The Freedman's Bureau
The Bureau of Refugees, Freedmen, and Abandoned Lands was established by Congress on March 4, 1865, in an attempt to aid the more than 4 million former slaves who lived in the South at the end of the Civil War. The Freedman's Bureau was initially intended to last for only one year, and it was hobbled by allegations of corruption as well as a lack of funds and manpower.
However, it was still effective in helping the uneducated and poverty-stricken African Americans who suddenly found themselves without homes, jobs, or money. It ceased operation at the end of 1868.
The bureau's primary goal was to distribute food, clothing, fuel, and medical care to former slaves, as well as oversee their well-being and treatment. General Oliver O. Howard, a well-respected Civil War veteran, was chosen to head the bureau's 900 agents.
One of the agency's most difficult tasks was creating a judicial system that was fair to both blacks and whites. Not surprisingly, most Southerners weren't particularly eager to treat freed slaves fairly, so the bureau first established its own judicial authority with local agents, setting up temporary three-man courts to hear disputes.
Why is Reconstruction said to have ended in 1877?
By 1877, most Southern states were pushing or had pushed Northern-supported governments out of power. The final straw came in the 1876 presidential election when the Republicans agreed to withdraw federal soldiers from the South in exchange for Southern support for contested electoral votes. The Republican candidate, Rutherford Hayes, became the nineteenth president, and Reconstruction efforts effectively ended.
The Freedman's Bureau also worked diligently to bring former slaves into a free labor economy. Plantations were still integral to the Southern economy, and the agency strove to bring African Americans into that work force with fair wages and the opportunity for advancement.
One way in which that was accomplished was through the distribution of land that had been confiscated or abandoned during the war. The initial pledge was “40 acres and a mule” to every freed slave, but only about 2,000 freedmen in South Carolina and 1,500 freedmen in Georgia actually received the land as promised.
Another important concern was health care. The bureau tried to strengthen existing health care facilities and establish a series of health clinics. During its operation, the bureau helped nearly 500,000 freed slaves receive medical attention.
However, things were far from perfect in the New South. The region's economy continued to be dominated by agriculture, despite attempts to industrialize — a situation that would continue into the twentieth century — and many Southerners did all they could to keep African Americans from assuming their constitutionally guaranteed place in society. For example, many Southern states made it extremely difficult for blacks to vote by enacting deliberately prohibitive laws such as the poll tax. Most blacks also received far lower wages than white workers, which prevented them from buying land and otherwise becoming financially independent.

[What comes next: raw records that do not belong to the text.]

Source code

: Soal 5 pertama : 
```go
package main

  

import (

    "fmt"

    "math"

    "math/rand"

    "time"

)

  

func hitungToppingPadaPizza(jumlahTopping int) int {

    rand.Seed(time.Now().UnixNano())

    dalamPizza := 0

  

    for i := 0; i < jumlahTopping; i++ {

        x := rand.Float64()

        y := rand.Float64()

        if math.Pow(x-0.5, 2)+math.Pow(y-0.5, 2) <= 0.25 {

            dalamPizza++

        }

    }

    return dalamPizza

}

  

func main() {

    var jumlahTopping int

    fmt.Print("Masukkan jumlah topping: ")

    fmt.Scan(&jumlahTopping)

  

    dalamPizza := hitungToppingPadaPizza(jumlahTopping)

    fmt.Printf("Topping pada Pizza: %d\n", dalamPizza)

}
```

Southern African Americans may not have been slaves any longer, but they were far from free. It wasn't until the civil rights movement of the 1960s that many of their invisible shackles were finally removed.

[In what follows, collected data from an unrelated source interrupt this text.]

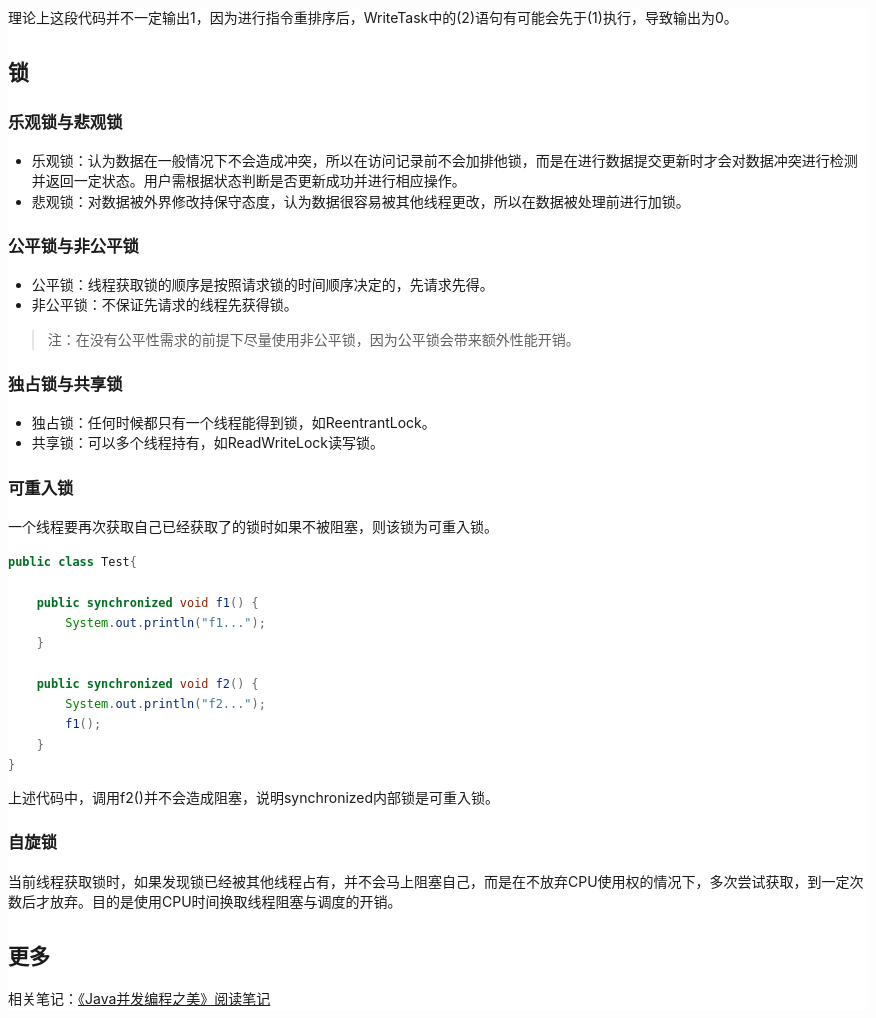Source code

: 理论上这段代码并不一定输出1，因为进行指令重排序后，WriteTask中的(2)语句有可能会先于(1)执行，导致输出为0。

## 锁

### 乐观锁与悲观锁

- 乐观锁：认为数据在一般情况下不会造成冲突，所以在访问记录前不会加排他锁，而是在进行数据提交更新时才会对数据冲突进行检测并返回一定状态。用户需根据状态判断是否更新成功并进行相应操作。
- 悲观锁：对数据被外界修改持保守态度，认为数据很容易被其他线程更改，所以在数据被处理前进行加锁。

### 公平锁与非公平锁

- 公平锁：线程获取锁的顺序是按照请求锁的时间顺序决定的，先请求先得。
- 非公平锁：不保证先请求的线程先获得锁。

> 注：在没有公平性需求的前提下尽量使用非公平锁，因为公平锁会带来额外性能开销。

### 独占锁与共享锁

- 独占锁：任何时候都只有一个线程能得到锁，如ReentrantLock。
- 共享锁：可以多个线程持有，如ReadWriteLock读写锁。

### 可重入锁

一个线程要再次获取自己已经获取了的锁时如果不被阻塞，则该锁为可重入锁。

```java
public class Test{

    public synchronized void f1() {
        System.out.println("f1...");
    }

    public synchronized void f2() {
        System.out.println("f2...");
        f1();
    }
}
```

上述代码中，调用f2()并不会造成阻塞，说明synchronized内部锁是可重入锁。

### 自旋锁

当前线程获取锁时，如果发现锁已经被其他线程占有，并不会马上阻塞自己，而是在不放弃CPU使用权的情况下，多次尝试获取，到一定次数后才放弃。目的是使用CPU时间换取线程阻塞与调度的开销。

## 更多

相关笔记：[《Java并发编程之美》阅读笔记](/README.md)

Margaret Mitchell's Gone With the Wind won the Pulitzer Prize for fiction in 1937 and has sold tens of millions of copies. It tells the story of a headstrong woman determined to survive the Civil War and Reconstruction, but it is criticized for its romantic view of Southern life and demeaning depiction of blacks both as slaves and freed persons.
Black Codes were special laws passed by many Southern state governments early in Reconstruction to prevent former slaves from enjoying the benefits of their freedom. They restricted blacks' rights to buy, own, and sell property; make legally binding contracts; serve on juries; own weapons; and vote or run for political office. Black Codes also restricted African Americans from working in various professions, enforced apprenticeship prerequisites, required blacks to carry travel passes and proof of residence, and denied them their constitutional right to free assembly.
Between 1866 and 1877, Congress tried to eliminate Black Codes by appointing Northern governors to head Southern states. However, after Reconstruction ended and politicians were replaced by Southerners, versions of Black Codes — known as Jim Crow laws after a popular minstrel song of the era — once again became commonplace.